1. Health problems among Vietnamese refugees resettled in Japan.
- Author
-
Katsumata T, Kohno S, Yamashita K, Takeno Y, Matsunaga K, Oka R, Fujiwara T, and Hara K
- Subjects
- Adolescent, Adult, Aged, Child, Demography, Female, Health Status Indicators, Hepatitis, Viral, Human epidemiology, Humans, Japan, Lung Diseases epidemiology, Malaria epidemiology, Male, Middle Aged, Parasitic Diseases epidemiology, Syphilis epidemiology, Tuberculosis, Pulmonary epidemiology, Vietnam ethnology, Morbidity, Refugees
- Abstract
A medical examination of 932 Vietnamese refugees was conducted within 1 month of their resettlement in Japan between 1989 and 1991. A variety of abnormalities were detected, including parasitic disease (78% prevalence), anemia (12%), HBsAg positive state (14%), liver dysfunction (10%), hypertension (0.8%), active pulmonary tuberculosis (2%) and syphilis (0.7%).
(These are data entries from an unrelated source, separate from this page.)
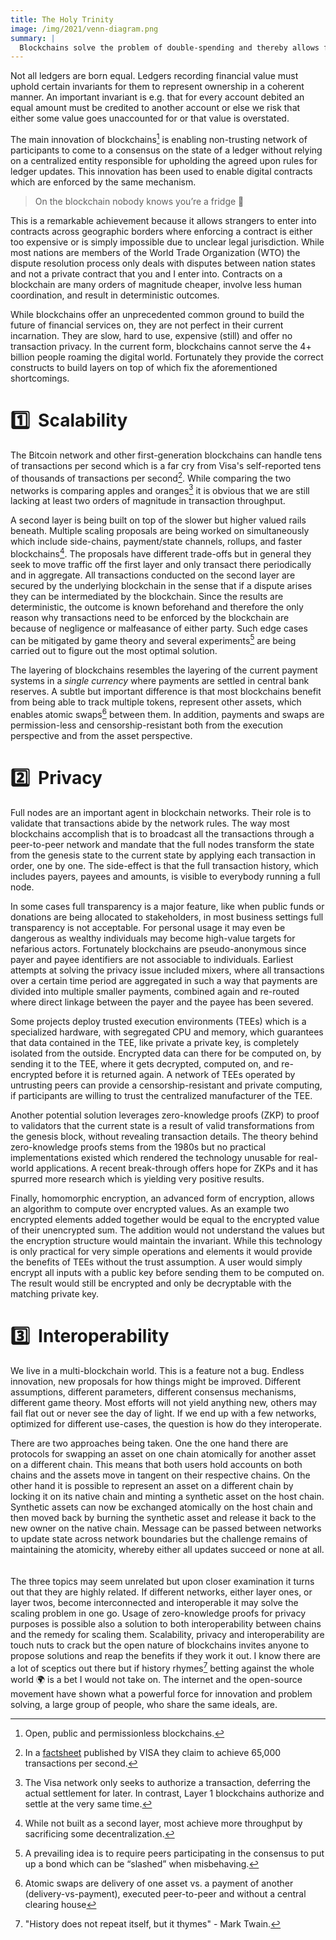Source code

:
 ```yaml
---
title: The Holy Trinity
image: /img/2021/venn-diagram.png
summary: |
  Blockchains solve the problem of double-spending and thereby allows financial ledgers to be distributed among peers who maintain the invariants collectively without resorting to entrusting a centralized entity with the ledger. At the same time technical limitations still remain, hindering greater adoption of the technology. We identify the biggest unsolved challenges and what is being done to crack the nut. 🥜
---
```


Not all ledgers are born equal. Ledgers recording financial value must uphold certain invariants for them to represent ownership in a coherent manner. An important invariant is e.g. that for every account debited an equal amount must be credited to another account or else we risk that either some value goes unaccounted for or that value is overstated. 

The main innovation of blockchains[^1] is enabling non-trusting network of participants to come to a consensus on the state of a ledger without relying on a centralized entity responsible for upholding the agreed upon rules for ledger updates. This innovation has been used to enable digital contracts which are enforced by the same mechanism. 

> On the blockchain nobody knows you’re a fridge 👀

This is a remarkable achievement because it allows strangers to enter into contracts across geographic borders where enforcing a contract is either too expensive or is simply impossible due to unclear legal jurisdiction. While most nations are members of the World Trade Organization (WTO) the dispute resolution process only deals with disputes between nation states and not a private contract that you and I enter into. Contracts on a blockchain are many orders of magnitude cheaper, involve less human coordination, and result in deterministic outcomes. 

While blockchains offer an unprecedented common ground to build the future of financial services on, they are not perfect in their current incarnation. They are slow, hard to use, expensive (still) and offer no transaction privacy. In the current form, blockchains cannot serve the 4+ billion people roaming the digital world. Fortunately they provide the correct constructs to build layers on top of which fix the aforementioned shortcomings. 

[^1]: Open, public and permissionless blockchains.

# 1️⃣ &nbsp;Scalability

The Bitcoin network and other first-generation blockchains can handle tens of transactions per second which is a far cry from Visa's self-reported tens of thousands of transactions per second[^6]. While comparing the two networks is comparing apples and oranges[^2] it is obvious that we are still lacking at least two orders of magnitude in transaction throughput.

A second layer is being built on top of the slower but higher valued rails beneath. Multiple scaling proposals are being worked on simultaneously which include side-chains, payment/state channels, rollups, and faster blockchains[^3]. The proposals have different trade-offs but in general they seek to move traffic off the first layer and only transact there periodically and in aggregate. All transactions conducted on the second layer are secured by the underlying blockchain in the sense that if a dispute arises they can be intermediated by the blockchain. Since the results are deterministic, the outcome is known beforehand and therefore the only reason why transactions need to be enforced by the blockchain are because of negligence or malfeasance of either party. Such edge cases can be mitigated by game theory and several experiments[^4] are being carried out to figure out the most optimal solution.

The layering of blockchains resembles the layering of the current payment systems in a *single currency* where payments are settled in central bank reserves. A subtle but important difference is that most blockchains benefit from being able to track multiple tokens, represent other assets, which enables atomic swaps[^5] between them. In addition, payments and swaps are permission-less and censorship-resistant both from the execution perspective and from the asset perspective.

[^6]: In a [factsheet](https://usa.visa.com/dam/VCOM/download/corporate/media/visanet-technology/aboutvisafactsheet.pdf) published by VISA they claim to achieve 65,000 transactions per second.

[^2]: The Visa network only seeks to authorize a transaction, deferring the actual settlement for later. In contrast, Layer 1 blockchains authorize and settle at the very same time.

[^3]: While not built as a second layer, most achieve more throughput by sacrificing some decentralization. 

[^4]: A prevailing idea is to require peers participating in the consensus to put up a bond which can be “slashed” when misbehaving.

[^5]: Atomic swaps are delivery of one asset vs. a payment of another (delivery-vs-payment), executed peer-to-peer and without a central clearing house

# 2️⃣ &nbsp;Privacy

Full nodes are an important agent in blockchain networks. Their role is to validate that transactions abide by the network rules. The way most blockchains accomplish that is to broadcast all the transactions through a peer-to-peer network and mandate that the full nodes transform the state from the genesis state to the current state by applying each transaction in order, one by one. The side-effect is that the full transaction history, which includes payers, payees and amounts, is visible to everybody running a full node. 

In some cases full transparency is a major feature, like when public funds or donations are being allocated to stakeholders, in most business settings full transparency is not acceptable. For personal usage it may even be dangerous as wealthy individuals may become high-value targets for nefarious actors. Fortunately blockchains are pseudo-anonymous since payer and payee identifiers are not associable to individuals. Earliest attempts at solving the privacy issue included mixers, where all transactions over a certain time period are aggregated in such a way that payments are divided into multiple smaller payments, combined again and re-routed where direct linkage between the payer and the payee has been severed. 

Some projects deploy trusted execution environments (TEEs) which is a specialized hardware, with segregated CPU and memory, which guarantees that data contained in the TEE, like private a private key, is completely isolated from the outside. Encrypted data can there for be computed on, by sending it to the TEE, where it gets decrypted, computed on, and re-encrypted before it is returned again. A network of TEEs operated by untrusting peers can provide a censorship-resistant and private computing, if participants are willing to trust the centralized manufacturer of the TEE.

Another potential solution leverages zero-knowledge proofs (ZKP) to proof to validators that the current state is a result of valid transformations from the genesis block, without revealing transaction details. The theory behind zero-knowledge proofs stems from the 1980s but no practical implementations existed which rendered the technology unusable for real-world applications. A recent break-through offers hope for ZKPs and it has spurred more research which is yielding very positive results. 

Finally, homomorphic encryption, an advanced form of encryption, allows an algorithm to compute over encrypted values. As an example two encrypted elements added together would be equal to the encrypted value of their unencrypted sum. The addition would not understand the values but the encryption structure would maintain the invariant. While this technology is only practical for very simple operations and elements it would provide the benefits of TEEs without the trust assumption. A user would simply encrypt all inputs with a public key before sending them to be computed on. The result would still be encrypted and only be decryptable with the matching private key. 

# 3️⃣ &nbsp;Interoperability

We live in a multi-blockchain world. This is a feature not a bug. Endless innovation, new proposals for how things might be improved. Different assumptions, different parameters, different consensus mechanisms, different game theory. Most efforts will not yield anything new, others may fail flat out or never see the day of light. If we end up with a few networks, optimized for different use-cases, the question is how do they interoperate. 

There are two approaches being taken. One the one hand there are protocols for swapping an asset on one chain atomically for another asset on a different chain. This means that both users hold accounts on both chains and the assets move in tangent on their respective chains. On the other hand it is possible to represent an asset on a different chain by locking it on its native chain and minting a synthetic asset on the host chain. Synthetic assets can now be exchanged atomically on the host chain and then moved back by burning the synthetic asset and release it back to the new owner on the native chain. Message can be passed between networks to update state across network boundaries but the challenge remains of maintaining the atomicity, whereby either all updates succeed or none at all.
\
\
\
The three topics may seem unrelated but upon closer examination it turns out that they are highly related. If different networks, either layer ones, or layer twos, become interconnected and interoperable it may solve the scaling problem in one go. Usage of zero-knowledge proofs for privacy purposes is possible also a solution to both interoperability between chains and the remedy for scaling them. Scalability, privacy and interoperability are touch nuts to crack but the open nature of blockchains invites anyone to propose solutions and reap the benefits if they work it out. I know there are a lot of sceptics out there but if history rhymes[^7] betting against the whole world 🌍 is a bet I would not take on. The internet and the open-source movement have shown what a powerful force for innovation and problem solving, a large group of people, who share the same ideals, are.

[^7]: "History does not repeat itself, but it thymes" - Mark Twain.
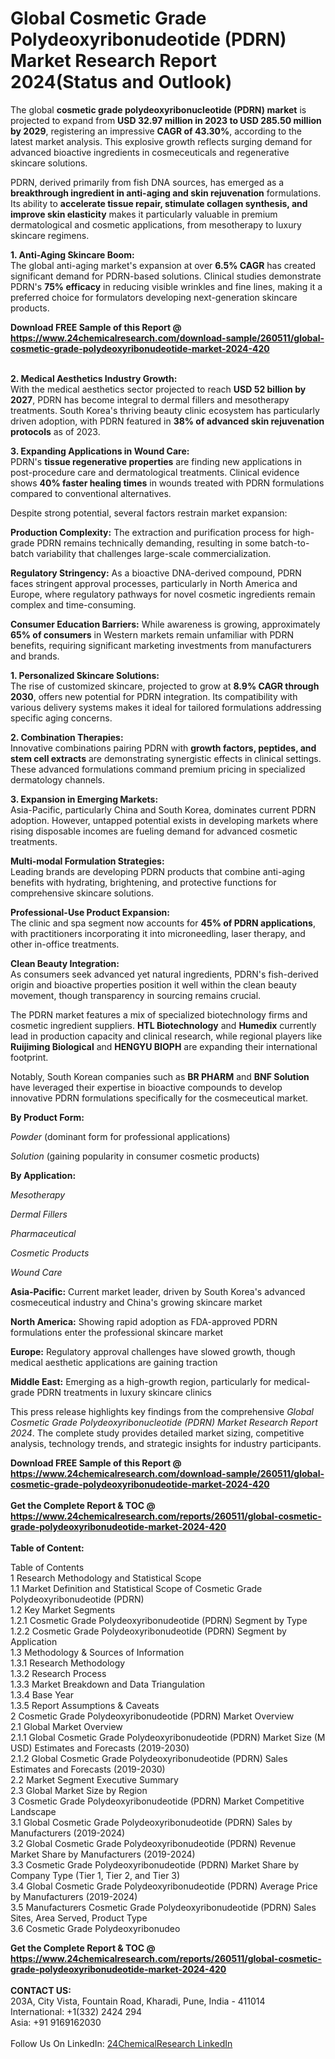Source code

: <h1>Global Cosmetic Grade Polydeoxyribonudeotide (PDRN) Market Research Report 2024(Status and Outlook)</h1><p>The global <strong>cosmetic grade polydeoxyribonucleotide (PDRN) market</strong> is projected to expand from <strong>USD 32.97 million in 2023 to USD 285.50 million by 2029</strong>, registering an impressive <strong>CAGR of 43.30%</strong>, according to the latest market analysis. This explosive growth reflects surging demand for advanced bioactive ingredients in cosmeceuticals and regenerative skincare solutions.</p><p>PDRN, derived primarily from fish DNA sources, has emerged as a <strong>breakthrough ingredient in anti-aging and skin rejuvenation</strong> formulations. Its ability to <strong>accelerate tissue repair, stimulate collagen synthesis, and improve skin elasticity</strong> makes it particularly valuable in premium dermatological and cosmetic applications, from mesotherapy to luxury skincare regimens.</p><p><strong>1. Anti-Aging Skincare Boom:</strong><br>
The global anti-aging market's expansion at over <strong>6.5% CAGR</strong> has created significant demand for PDRN-based solutions. Clinical studies demonstrate PDRN's <strong>75% efficacy</strong> in reducing visible wrinkles and fine lines, making it a preferred choice for formulators developing next-generation skincare products.</p><div><b>Download FREE Sample of this Report @ 
            <a href="https://www.24chemicalresearch.com/download-sample/260511/global-cosmetic-grade-polydeoxyribonudeotide-market-2024-420">
            https://www.24chemicalresearch.com/download-sample/260511/global-cosmetic-grade-polydeoxyribonudeotide-market-2024-420</a></b></div><br><p><strong>2. Medical Aesthetics Industry Growth:</strong><br>
With the medical aesthetics sector projected to reach <strong>USD 52 billion by 2027</strong>, PDRN has become integral to dermal fillers and mesotherapy treatments. South Korea's thriving beauty clinic ecosystem has particularly driven adoption, with PDRN featured in <strong>38% of advanced skin rejuvenation protocols</strong> as of 2023.</p><p><strong>3. Expanding Applications in Wound Care:</strong><br>
PDRN's <strong>tissue regenerative properties</strong> are finding new applications in post-procedure care and dermatological treatments. Clinical evidence shows <strong>40% faster healing times</strong> in wounds treated with PDRN formulations compared to conventional alternatives.</p><p>Despite strong potential, several factors restrain market expansion:</p><p><strong>Production Complexity:</strong> The extraction and purification process for high-grade PDRN remains technically demanding, resulting in some batch-to-batch variability that challenges large-scale commercialization.</p><p><strong>Regulatory Stringency:</strong> As a bioactive DNA-derived compound, PDRN faces stringent approval processes, particularly in North America and Europe, where regulatory pathways for novel cosmetic ingredients remain complex and time-consuming.</p><p><strong>Consumer Education Barriers:</strong> While awareness is growing, approximately <strong>65% of consumers</strong> in Western markets remain unfamiliar with PDRN benefits, requiring significant marketing investments from manufacturers and brands.</p><p><strong>1. Personalized Skincare Solutions:</strong><br>
The rise of customized skincare, projected to grow at <strong>8.9% CAGR through 2030</strong>, offers new potential for PDRN integration. Its compatibility with various delivery systems makes it ideal for tailored formulations addressing specific aging concerns.</p><p><strong>2. Combination Therapies:</strong><br>
Innovative combinations pairing PDRN with <strong>growth factors, peptides, and stem cell extracts</strong> are demonstrating synergistic effects in clinical settings. These advanced formulations command premium pricing in specialized dermatology channels.</p><p><strong>3. Expansion in Emerging Markets:</strong><br>
Asia-Pacific, particularly China and South Korea, dominates current PDRN adoption. However, untapped potential exists in developing markets where rising disposable incomes are fueling demand for advanced cosmetic treatments.</p><p><strong>Multi-modal Formulation Strategies:</strong><br>
    Leading brands are developing PDRN products that combine anti-aging benefits with hydrating, brightening, and protective functions for comprehensive skincare solutions.</p><p><strong>Professional-Use Product Expansion:</strong><br>
    The clinic and spa segment now accounts for <strong>45% of PDRN applications</strong>, with practitioners incorporating it into microneedling, laser therapy, and other in-office treatments.</p><p><strong>Clean Beauty Integration:</strong><br>
    As consumers seek advanced yet natural ingredients, PDRN's fish-derived origin and bioactive properties position it well within the clean beauty movement, though transparency in sourcing remains crucial.</p><p>The PDRN market features a mix of specialized biotechnology firms and cosmetic ingredient suppliers. <strong>HTL Biotechnology</strong> and <strong>Humedix</strong> currently lead in production capacity and clinical research, while regional players like <strong>Ruijiming Biological</strong> and <strong>HENGYU BIOPH</strong> are expanding their international footprint.</p><p>Notably, South Korean companies such as <strong>BR PHARM</strong> and <strong>BNF Solution</strong> have leveraged their expertise in bioactive compounds to develop innovative PDRN formulations specifically for the cosmeceutical market.</p><p><strong>By Product Form:</strong></p><p><em>Powder</em> (dominant form for professional applications)</p><p><em>Solution</em> (gaining popularity in consumer cosmetic products)</p><p><strong>By Application:</strong></p><p><em>Mesotherapy</em></p><p><em>Dermal Fillers</em></p><p><em>Pharmaceutical</em></p><p><em>Cosmetic Products</em></p><p><em>Wound Care</em></p><p><strong>Asia-Pacific:</strong> Current market leader, driven by South Korea's advanced cosmeceutical industry and China's growing skincare market</p><p><strong>North America:</strong> Showing rapid adoption as FDA-approved PDRN formulations enter the professional skincare market</p><p><strong>Europe:</strong> Regulatory approval challenges have slowed growth, though medical aesthetic applications are gaining traction</p><p><strong>Middle East:</strong> Emerging as a high-growth region, particularly for medical-grade PDRN treatments in luxury skincare clinics</p><p>This press release highlights key findings from the comprehensive <em>Global Cosmetic Grade Polydeoxyribonucleotide (PDRN) Market Research Report 2024</em>. The complete study provides detailed market sizing, competitive analysis, technology trends, and strategic insights for industry participants.</p><div><b>Download FREE Sample of this Report @ 
            <a href="https://www.24chemicalresearch.com/download-sample/260511/global-cosmetic-grade-polydeoxyribonudeotide-market-2024-420">
            https://www.24chemicalresearch.com/download-sample/260511/global-cosmetic-grade-polydeoxyribonudeotide-market-2024-420</a></b></div><br><div><b>Get the Complete Report & TOC @ 
            <a href="https://www.24chemicalresearch.com/reports/260511/global-cosmetic-grade-polydeoxyribonudeotide-market-2024-420">
            https://www.24chemicalresearch.com/reports/260511/global-cosmetic-grade-polydeoxyribonudeotide-market-2024-420</a></b></div><br>
            <b>Table of Content:</b><p>Table of Contents<br />
1 Research Methodology and Statistical Scope<br />
1.1 Market Definition and Statistical Scope of Cosmetic Grade Polydeoxyribonudeotide (PDRN)<br />
1.2 Key Market Segments<br />
1.2.1 Cosmetic Grade Polydeoxyribonudeotide (PDRN) Segment by Type<br />
1.2.2 Cosmetic Grade Polydeoxyribonudeotide (PDRN) Segment by Application<br />
1.3 Methodology & Sources of Information<br />
1.3.1 Research Methodology<br />
1.3.2 Research Process<br />
1.3.3 Market Breakdown and Data Triangulation<br />
1.3.4 Base Year<br />
1.3.5 Report Assumptions & Caveats<br />
2 Cosmetic Grade Polydeoxyribonudeotide (PDRN) Market Overview<br />
2.1 Global Market Overview<br />
2.1.1 Global Cosmetic Grade Polydeoxyribonudeotide (PDRN) Market Size (M USD) Estimates and Forecasts (2019-2030)<br />
2.1.2 Global Cosmetic Grade Polydeoxyribonudeotide (PDRN) Sales Estimates and Forecasts (2019-2030)<br />
2.2 Market Segment Executive Summary<br />
2.3 Global Market Size by Region<br />
3 Cosmetic Grade Polydeoxyribonudeotide (PDRN) Market Competitive Landscape<br />
3.1 Global Cosmetic Grade Polydeoxyribonudeotide (PDRN) Sales by Manufacturers (2019-2024)<br />
3.2 Global Cosmetic Grade Polydeoxyribonudeotide (PDRN) Revenue Market Share by Manufacturers (2019-2024)<br />
3.3 Cosmetic Grade Polydeoxyribonudeotide (PDRN) Market Share by Company Type (Tier 1, Tier 2, and Tier 3)<br />
3.4 Global Cosmetic Grade Polydeoxyribonudeotide (PDRN) Average Price by Manufacturers (2019-2024)<br />
3.5 Manufacturers Cosmetic Grade Polydeoxyribonudeotide (PDRN) Sales Sites, Area Served, Product Type<br />
3.6 Cosmetic Grade Polydeoxyribonudeo</p><div><b>Get the Complete Report & TOC @ 
            <a href="https://www.24chemicalresearch.com/reports/260511/global-cosmetic-grade-polydeoxyribonudeotide-market-2024-420">
            https://www.24chemicalresearch.com/reports/260511/global-cosmetic-grade-polydeoxyribonudeotide-market-2024-420</a></b></div><br><b>CONTACT US:</b><br>
            203A, City Vista, Fountain Road, Kharadi, Pune, India - 411014<br>
            International: +1(332) 2424 294<br>
            Asia: +91 9169162030 <br><br>
            Follow Us On LinkedIn: <a href="https://www.linkedin.com/company/24chemicalresearch/">24ChemicalResearch LinkedIn</a>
These rates were still as high as the prevalence in previous studies of earlier immigrants from Vietnam. The high frequency of infectious diseases in recent Vietnamese refugees compared with the Japanese community leads to a recommendation for continuing medical examinations and treatment for new Vietnamese refugees.